== Página ==
* * * *
Cuando me planteo un viaje siempre me enfrento al mismo dilema: volver a ver algo que ya conozco (aunque superficialmente) o ir a descubrir algo nuevo (aunque sólo tenga tiempo de conocerlo superficialmente, y nunca en profundidad). Hablo de los viajes por placer, o por voluntad propia. Los otros viajes, los obligados, no generan ese dilema (aunque pueden generar otros peores). Lo digo porque si por mí fuera no me importaría pasar media vida visitando la provincia de Soria, por poner un ejemplo, y recorrer bien todos sus pueblos. Todos sin excepción. Y volver a lo largo de todas las estaciones del año y de muchos años consecutivos. En ese caso, y creo que únicamente en ese caso, podría decir que conozco bastante bien la provincia de Soria. Pero claro, eso implicaría no tener tiempo para visitar, por ejemplo, la provincia de Huelva, que aún no conozco y que si me paso la vida volviendo a Soria nunca conoceré. Y todo esto se puede ampliar a una escala superior: ¿Por qué centrarse en España cuando aún no se ha visitado Rusia? ¿O cómo no ir a América aunque sea una vez en la vida?
* * * *
== Datos ==
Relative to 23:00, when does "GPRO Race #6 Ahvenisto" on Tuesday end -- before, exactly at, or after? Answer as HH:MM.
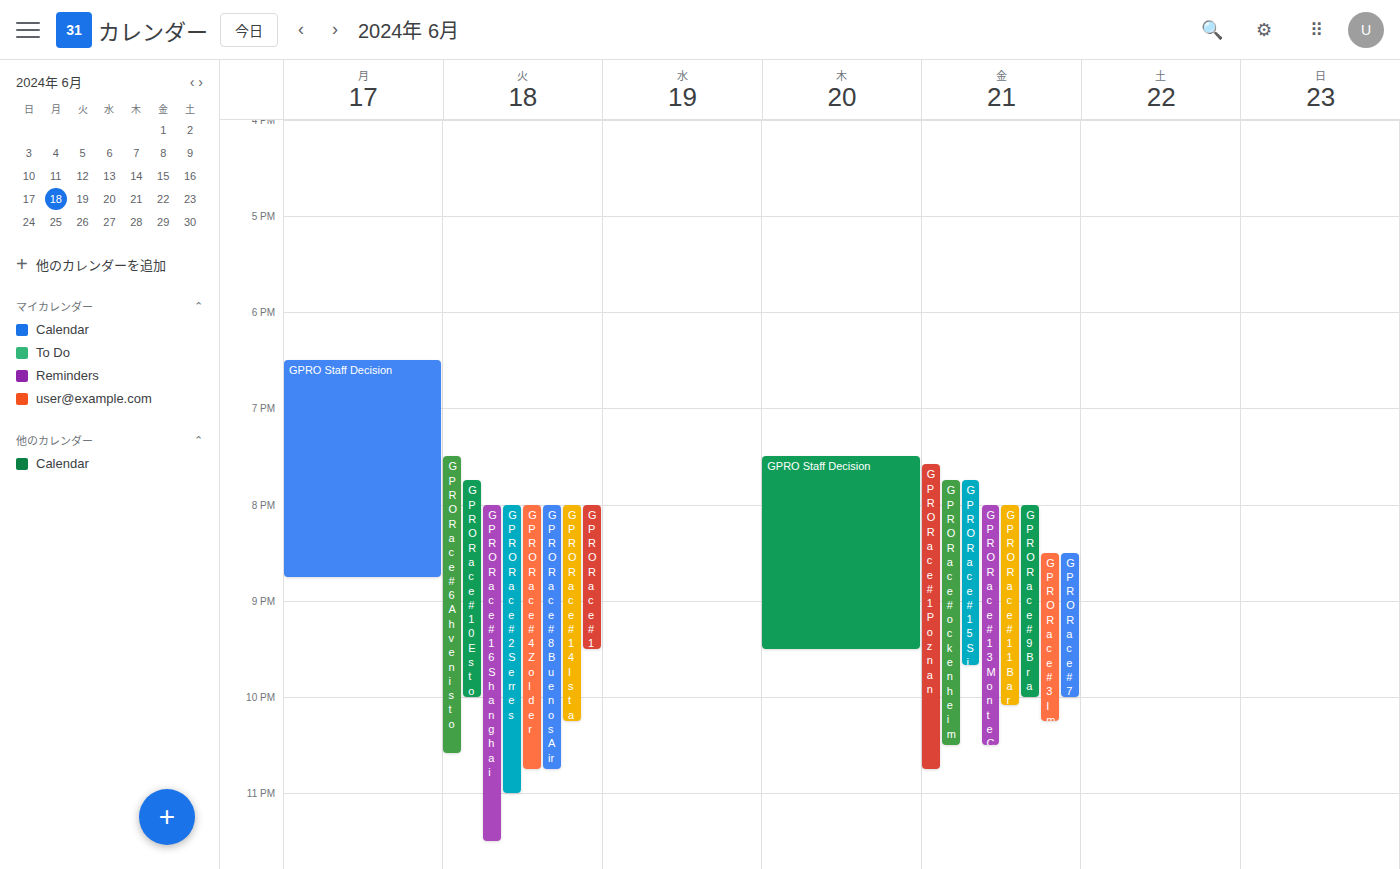
22:35 -- before 23:00, 25 minutes above the 23:00 line.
* * * *
== Enunciado ==
Nombra todos los lugares geográficos que aparecen en la página, sin repetir ninguno y en el orden en que se mencionan. Los datos son un material aparte, sin relación con la página.

== Respuesta esperada ==
Soria, Huelva, España, Rusia, América